Im Bezirk Zwettl hat es erneut einen tragischen Vorfall gegeben: Ein Wolf wurde am Dienstag erlegt. Das männliche Tier näherte sich einem bewohnten Gebäude und konnte nur schwer vergrämt werden. Solche Begebenheiten sind in der Region nicht neu, denn es handelt sich bereits um den dritten erlegten Wolf im Bundesland Niederösterreich, und alle drei Fälle ereigneten sich im selben Bezirk. In den Wochen vor der Tötung gab es mehrfach Sichtungen des Wolfes in unmittelbarer Nähe von Wohngebieten. Das zeigt, dass die Problematik nicht nur sporadisch auftritt, sondern ein ernstzunehmendes Thema für die Anwohner darstellt. Der Abschuss wurde dem Land innerhalb der vorgesehenen Frist gemeldet, und eine umgehende Begutachtung durch Sachverständige des Landes folgte.
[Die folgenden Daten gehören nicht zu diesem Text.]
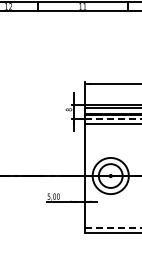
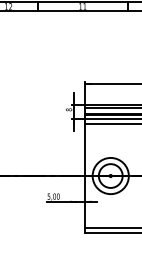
line at (113, 119): dashed -> solid
line at (113, 227): dashed -> solid
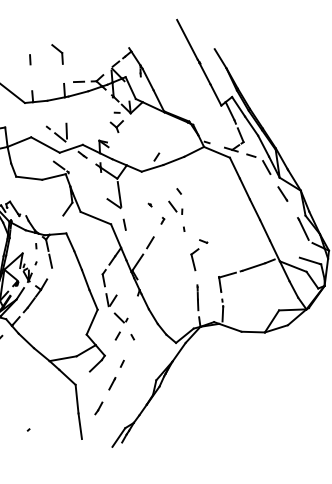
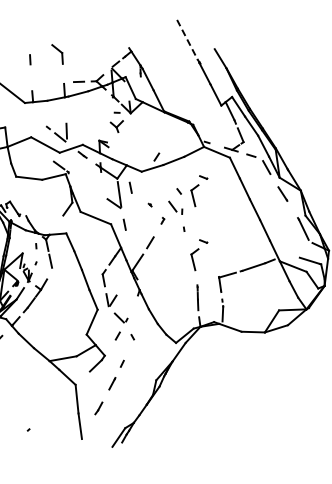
line at (187, 40): solid -> dashed
line at (130, 187): none -> present
part at (199, 191): none -> present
Genetische Untersuchungen sollen nun weitere Ergebnisse liefern, um die Hintergründe besser zu verstehen. Landesvize Stephan Pernkopf (ÖVP) betonte, dass die Regelung zum Management von Wölfen der Sicherheit von Menschen sowie Nutz- und Haustieren dient. Es ist ein heikles Thema, das viele Emotionen weckt.
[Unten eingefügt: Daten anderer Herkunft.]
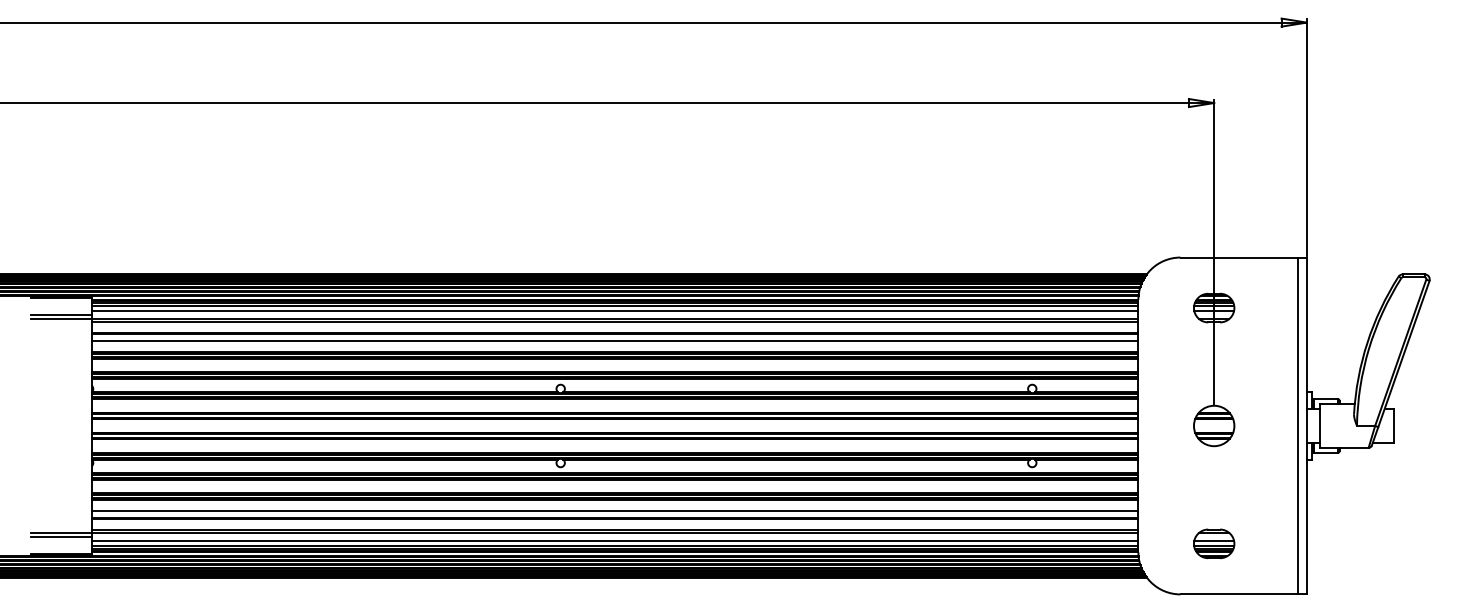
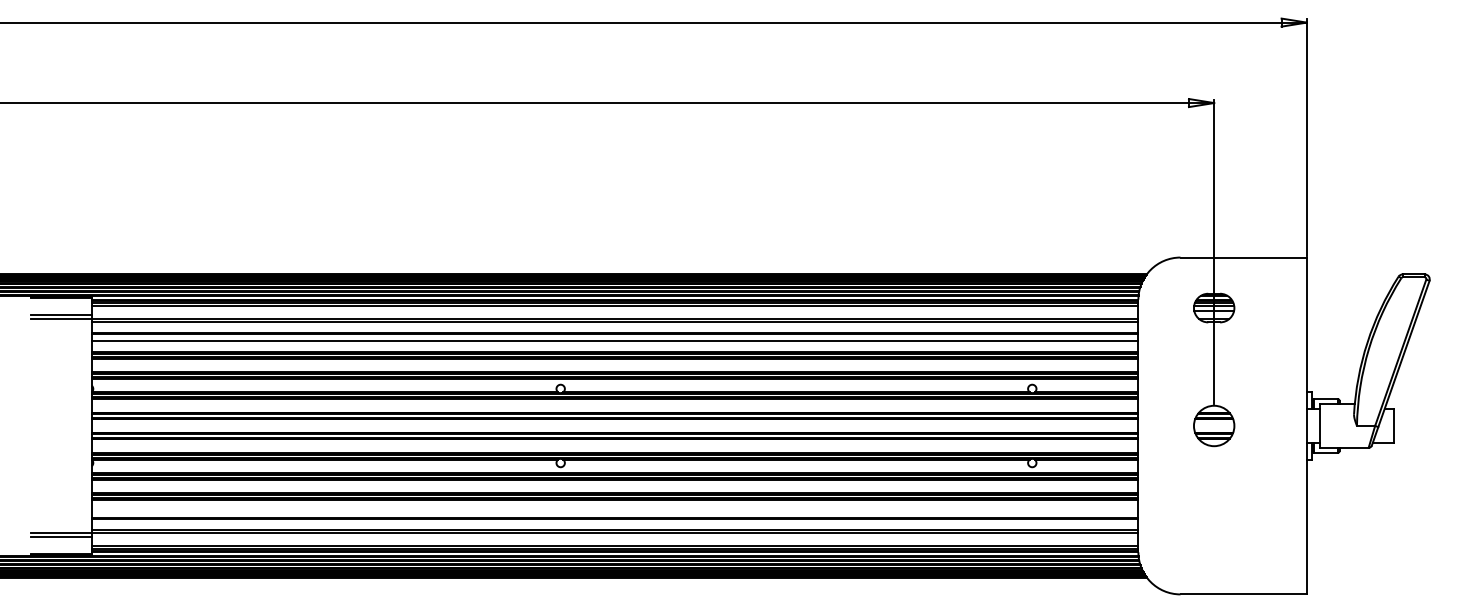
line at (614, 310): present -> none
line at (1298, 425): present -> none
line at (614, 511): present -> none
line at (614, 541): present -> none
part at (1214, 543): present -> none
Wölfe in der Nähe von Siedlungen
Wiederholt gab es in den letzten Wochen Annäherungen des Wolfes an bewohnte Gebäude. Trotz verschiedener Vertreibungsversuche kam es immer wieder zu Sichtungen in unmittelbarer Nähe von Häusern. Das ist beunruhigend für die Anwohner, die sich in ihrer Sicherheit bedroht fühlen. Die Entnahme des Wolfes wurde, wie bereits erwähnt, dem Land Niederösterreich innerhalb der vorgesehenen Frist gemeldet. Die Landesregierung hat klare Richtlinien für solche Fälle, um die Sicherheit der Menschen zu gewährleisten. Nach der begleitenden Begutachtung durch Sachverständige wurde die Entscheidung getroffen, den Wolf zu erlegen.
Die Niederösterreichische Wolfsverordnung, die im Herbst des vergangenen Jahres einstimmig von ÖVP, FPÖ und SPÖ in der Landesregierung beschlossen wurde, dient dem Schutz von Menschen sowie Nutz- und Haustieren vor Wolfsangriffen. Diese Regelung sieht vor, dass Problemwölfe, die eine akute Bedrohung für Menschen darstellen, vertrieben und, wenn nötig, erlegt werden dürfen. Die Voraussetzungen für einen Abschuss waren gemäß der Verordnung in diesem Fall eindeutig erfüllt.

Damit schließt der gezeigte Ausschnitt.